AI: Navigating the Buzz into 2024

The buzz around Artificial Intelligence (AI) has been one of the defining trends of 2023, captivating investors and creating market euphoria. According to FactSet data, 152 S&P 500 companies mentioned "AI" in their third-quarter earnings calls, the second-highest number in the last decade, trailing only the preceding quarter with 180 citations. Reflecting this enthusiasm, Nvidia, a chipmaker with a significant focus on AI, emerged as the highest-performing US stock in 2023, boasting a remarkable 235% increase.

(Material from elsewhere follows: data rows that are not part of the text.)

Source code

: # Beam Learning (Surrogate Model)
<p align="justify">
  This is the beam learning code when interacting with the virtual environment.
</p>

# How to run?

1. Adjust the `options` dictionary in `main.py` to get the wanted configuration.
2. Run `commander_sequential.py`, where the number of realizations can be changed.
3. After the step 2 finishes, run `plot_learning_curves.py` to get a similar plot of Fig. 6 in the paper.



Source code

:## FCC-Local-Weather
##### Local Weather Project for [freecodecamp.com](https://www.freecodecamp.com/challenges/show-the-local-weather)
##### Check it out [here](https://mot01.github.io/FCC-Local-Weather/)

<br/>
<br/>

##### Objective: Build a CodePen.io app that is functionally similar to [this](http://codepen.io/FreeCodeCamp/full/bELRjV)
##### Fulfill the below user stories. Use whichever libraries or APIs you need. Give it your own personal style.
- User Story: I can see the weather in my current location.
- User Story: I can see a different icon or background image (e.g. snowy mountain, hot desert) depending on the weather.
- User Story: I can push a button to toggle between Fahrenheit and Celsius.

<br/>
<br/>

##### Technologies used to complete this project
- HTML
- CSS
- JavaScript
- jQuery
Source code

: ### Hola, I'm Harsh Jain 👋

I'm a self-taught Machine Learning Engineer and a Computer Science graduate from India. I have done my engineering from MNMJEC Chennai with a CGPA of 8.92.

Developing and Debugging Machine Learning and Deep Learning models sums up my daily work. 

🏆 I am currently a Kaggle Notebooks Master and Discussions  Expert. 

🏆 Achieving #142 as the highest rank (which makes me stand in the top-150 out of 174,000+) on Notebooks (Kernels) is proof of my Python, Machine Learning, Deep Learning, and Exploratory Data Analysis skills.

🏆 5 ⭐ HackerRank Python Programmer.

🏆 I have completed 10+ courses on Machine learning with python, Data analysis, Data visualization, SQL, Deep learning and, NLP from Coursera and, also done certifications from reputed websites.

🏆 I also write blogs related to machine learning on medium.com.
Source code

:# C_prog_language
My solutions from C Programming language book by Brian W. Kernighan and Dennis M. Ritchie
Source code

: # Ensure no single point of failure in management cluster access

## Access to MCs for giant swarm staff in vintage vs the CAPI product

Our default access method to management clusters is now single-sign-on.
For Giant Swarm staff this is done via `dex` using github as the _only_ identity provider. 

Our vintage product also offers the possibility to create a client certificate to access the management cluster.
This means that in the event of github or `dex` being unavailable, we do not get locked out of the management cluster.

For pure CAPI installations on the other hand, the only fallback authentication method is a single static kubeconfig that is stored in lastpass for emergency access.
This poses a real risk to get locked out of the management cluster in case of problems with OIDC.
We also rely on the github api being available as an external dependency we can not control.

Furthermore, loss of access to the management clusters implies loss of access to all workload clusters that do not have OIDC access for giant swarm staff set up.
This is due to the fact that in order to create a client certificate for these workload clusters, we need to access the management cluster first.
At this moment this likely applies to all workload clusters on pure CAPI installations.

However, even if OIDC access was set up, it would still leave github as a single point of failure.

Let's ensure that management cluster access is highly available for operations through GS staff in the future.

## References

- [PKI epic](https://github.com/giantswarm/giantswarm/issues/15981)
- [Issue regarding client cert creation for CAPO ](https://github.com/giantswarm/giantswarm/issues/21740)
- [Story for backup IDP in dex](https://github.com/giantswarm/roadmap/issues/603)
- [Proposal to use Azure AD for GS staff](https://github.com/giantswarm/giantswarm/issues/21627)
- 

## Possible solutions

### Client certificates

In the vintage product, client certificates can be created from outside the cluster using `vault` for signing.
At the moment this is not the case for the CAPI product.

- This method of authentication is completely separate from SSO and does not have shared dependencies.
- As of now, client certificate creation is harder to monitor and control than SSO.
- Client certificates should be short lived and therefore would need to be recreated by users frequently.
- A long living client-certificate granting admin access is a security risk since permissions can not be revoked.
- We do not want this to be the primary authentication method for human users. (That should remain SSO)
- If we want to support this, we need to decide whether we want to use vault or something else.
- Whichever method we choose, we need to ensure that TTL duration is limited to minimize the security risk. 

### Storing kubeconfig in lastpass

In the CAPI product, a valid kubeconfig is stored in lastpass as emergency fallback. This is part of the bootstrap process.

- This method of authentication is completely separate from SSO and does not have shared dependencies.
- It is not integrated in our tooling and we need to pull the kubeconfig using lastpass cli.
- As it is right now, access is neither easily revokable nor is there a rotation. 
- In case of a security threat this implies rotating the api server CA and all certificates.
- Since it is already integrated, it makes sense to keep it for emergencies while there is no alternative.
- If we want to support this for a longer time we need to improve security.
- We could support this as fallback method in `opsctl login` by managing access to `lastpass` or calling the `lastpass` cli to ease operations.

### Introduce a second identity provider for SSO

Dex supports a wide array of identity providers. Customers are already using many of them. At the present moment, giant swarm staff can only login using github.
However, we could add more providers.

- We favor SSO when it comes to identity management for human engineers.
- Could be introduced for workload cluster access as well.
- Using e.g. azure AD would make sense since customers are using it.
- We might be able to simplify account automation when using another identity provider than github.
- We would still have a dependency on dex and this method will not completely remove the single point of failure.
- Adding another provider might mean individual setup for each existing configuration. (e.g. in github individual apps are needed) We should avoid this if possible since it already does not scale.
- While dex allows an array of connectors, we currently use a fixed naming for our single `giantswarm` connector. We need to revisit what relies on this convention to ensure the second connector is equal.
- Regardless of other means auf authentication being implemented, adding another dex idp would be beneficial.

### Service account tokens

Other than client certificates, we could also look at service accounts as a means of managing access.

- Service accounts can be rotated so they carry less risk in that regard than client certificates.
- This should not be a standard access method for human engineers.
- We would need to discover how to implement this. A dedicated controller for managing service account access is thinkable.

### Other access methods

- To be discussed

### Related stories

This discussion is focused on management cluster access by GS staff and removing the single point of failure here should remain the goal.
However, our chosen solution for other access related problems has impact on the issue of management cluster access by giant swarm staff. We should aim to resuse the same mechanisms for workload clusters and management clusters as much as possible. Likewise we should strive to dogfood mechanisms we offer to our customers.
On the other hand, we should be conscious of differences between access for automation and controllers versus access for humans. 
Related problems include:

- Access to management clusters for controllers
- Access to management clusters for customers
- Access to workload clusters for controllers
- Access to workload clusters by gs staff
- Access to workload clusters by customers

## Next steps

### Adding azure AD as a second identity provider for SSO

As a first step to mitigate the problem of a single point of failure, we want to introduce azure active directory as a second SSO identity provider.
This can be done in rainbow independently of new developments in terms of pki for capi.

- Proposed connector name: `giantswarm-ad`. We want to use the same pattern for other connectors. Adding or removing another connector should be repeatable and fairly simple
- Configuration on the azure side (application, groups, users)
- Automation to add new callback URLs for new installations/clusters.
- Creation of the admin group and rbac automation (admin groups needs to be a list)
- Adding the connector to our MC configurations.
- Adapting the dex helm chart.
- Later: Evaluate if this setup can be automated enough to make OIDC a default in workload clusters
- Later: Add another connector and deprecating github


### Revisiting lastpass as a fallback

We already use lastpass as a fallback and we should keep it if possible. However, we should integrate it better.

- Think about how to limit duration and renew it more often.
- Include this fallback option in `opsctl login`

As 2023 approaches, the question on many minds is whether this AI buzz will persist into 2024. "Before the Bell" sat down with Marco Argenti, Chief Information Officer at Goldman Sachs, a tech visionary with a history at Amazon Web Services, to explore the macro trends and predictions for AI in the upcoming year.

Emergence of Hybrid AI:

Argenti's first prediction revolves around the concept of "hybrid AI." He anticipates a shift towards a collaborative approach between larger foundational AI models, such as ChatGPT and Gemini, and smaller, fine-tuned AI models. The synergy between these models allows for leveraging the extraordinary reasoning capabilities of larger models and the efficiency of smaller models in constrained infrastructure environments, leading to what Argenti terms "hybrid AI."

Industries Benefiting from Refined AI Models:

Argenti highlights financial services as a sector poised to benefit significantly from this shift. Specialised and complex use cases, such as interpreting legal documents behind derivative contracts, can be addressed by fine-tuned AI models. These models can translate intricate financial language into a machine-readable format, facilitating the utilisation of larger AI models for broader tasks like optimal portfolio calculations or analysis of corporate filings.

Safe Execution of AI in 2024:

Looking ahead, Argenti's second prediction centres on the transition from the potential of AI to its actual execution in a safe manner. He anticipates that 2024 will witness the realisation of proof-of-concept AI projects, delivering tangible returns on investment. This shift is expected to enhance developer and operational productivity, improve customer support, streamline operations, and strongly emphasise safety and governance, crucial factors often less stressed during technology testing phases.

Regulation and Fear-Mongering:

Discussing the regulatory landscape, Argenti anticipates a balanced approach in 2024. While acknowledging the need for security measures, he emphasises the importance of fostering an environment that enables innovation without creating restrictive barriers that could disadvantage countries like the United States. With AI already impacting lives, the 2024 elections are predicted to prioritise discussions around intellectual property protection and the broader societal implications of AI.

Shift in Venture Capital Fund Allocation:

Argenti's final prediction revolves around a prospective venture capital fund allocation shift within the AI space. He envisions a move from foundational AI models, which are capital-intensive, towards funding applications at the business-to-business and vertical levels. As the industry matures, there is expected to be a significant market opportunity in these areas.

As the AI landscape continues to evolve, the predictions provided by Goldman Sachs' CIO offer insights into potential directions for the industry in 2024. Investors and industry stakeholders will closely monitor these trends to navigate the dynamic AI landscape in the coming year.